* [REQUIRED WORK] Please show every line in the entries below that includes the word "table".

* [Collection entries]
────────────────

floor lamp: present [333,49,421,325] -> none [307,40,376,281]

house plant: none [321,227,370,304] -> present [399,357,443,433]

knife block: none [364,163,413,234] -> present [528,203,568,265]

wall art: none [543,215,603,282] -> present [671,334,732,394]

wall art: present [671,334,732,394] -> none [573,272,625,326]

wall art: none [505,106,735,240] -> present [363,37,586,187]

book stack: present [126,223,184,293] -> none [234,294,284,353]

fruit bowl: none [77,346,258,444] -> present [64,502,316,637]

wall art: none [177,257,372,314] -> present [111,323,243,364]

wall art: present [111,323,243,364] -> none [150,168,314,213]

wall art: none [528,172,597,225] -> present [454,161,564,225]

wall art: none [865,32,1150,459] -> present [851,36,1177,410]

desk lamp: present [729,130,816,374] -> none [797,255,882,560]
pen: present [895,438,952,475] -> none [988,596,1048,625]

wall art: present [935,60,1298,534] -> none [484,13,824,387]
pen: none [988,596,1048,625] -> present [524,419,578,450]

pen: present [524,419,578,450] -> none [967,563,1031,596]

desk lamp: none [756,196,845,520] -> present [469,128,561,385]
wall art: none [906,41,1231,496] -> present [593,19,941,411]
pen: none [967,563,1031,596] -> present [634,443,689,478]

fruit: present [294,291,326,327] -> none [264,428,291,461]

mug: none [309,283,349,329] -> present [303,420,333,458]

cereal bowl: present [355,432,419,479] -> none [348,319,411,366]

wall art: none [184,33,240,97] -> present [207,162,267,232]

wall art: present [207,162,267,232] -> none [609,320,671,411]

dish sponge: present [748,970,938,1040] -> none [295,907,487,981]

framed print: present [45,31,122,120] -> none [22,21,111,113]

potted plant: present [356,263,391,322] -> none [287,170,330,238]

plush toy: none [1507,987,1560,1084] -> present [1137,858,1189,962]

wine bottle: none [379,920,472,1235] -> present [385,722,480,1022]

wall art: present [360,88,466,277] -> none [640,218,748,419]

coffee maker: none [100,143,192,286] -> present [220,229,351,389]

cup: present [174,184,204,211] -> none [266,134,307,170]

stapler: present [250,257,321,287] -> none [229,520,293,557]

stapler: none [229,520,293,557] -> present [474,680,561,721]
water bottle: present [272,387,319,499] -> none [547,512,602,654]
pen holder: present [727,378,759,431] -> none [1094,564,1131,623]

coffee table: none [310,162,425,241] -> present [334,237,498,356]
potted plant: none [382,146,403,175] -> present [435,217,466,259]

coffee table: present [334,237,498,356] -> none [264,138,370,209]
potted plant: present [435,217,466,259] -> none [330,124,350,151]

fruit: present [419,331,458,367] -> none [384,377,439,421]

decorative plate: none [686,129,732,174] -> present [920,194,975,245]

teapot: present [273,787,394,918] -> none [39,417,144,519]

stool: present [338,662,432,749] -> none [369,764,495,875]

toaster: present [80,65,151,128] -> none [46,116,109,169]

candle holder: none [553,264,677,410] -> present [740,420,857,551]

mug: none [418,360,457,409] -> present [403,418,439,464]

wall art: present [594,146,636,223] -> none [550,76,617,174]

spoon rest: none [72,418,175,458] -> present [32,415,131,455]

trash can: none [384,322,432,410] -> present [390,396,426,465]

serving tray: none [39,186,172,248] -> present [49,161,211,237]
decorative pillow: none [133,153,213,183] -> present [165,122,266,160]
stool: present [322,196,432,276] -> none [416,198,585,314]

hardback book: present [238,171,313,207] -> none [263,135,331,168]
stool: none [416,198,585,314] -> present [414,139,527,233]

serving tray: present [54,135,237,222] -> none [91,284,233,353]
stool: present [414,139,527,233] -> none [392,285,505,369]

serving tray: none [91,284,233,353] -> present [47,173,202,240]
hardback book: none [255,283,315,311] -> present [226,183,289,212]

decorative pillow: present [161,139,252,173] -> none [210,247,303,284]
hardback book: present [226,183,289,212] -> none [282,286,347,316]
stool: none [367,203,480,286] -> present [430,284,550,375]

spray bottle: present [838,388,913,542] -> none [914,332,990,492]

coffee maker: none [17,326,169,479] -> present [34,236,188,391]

────────────────

* [SOLUTION FOR THIS EXERCISE]
coffee table: none [310,162,425,241] -> present [334,237,498,356]
coffee table: present [334,237,498,356] -> none [264,138,370,209]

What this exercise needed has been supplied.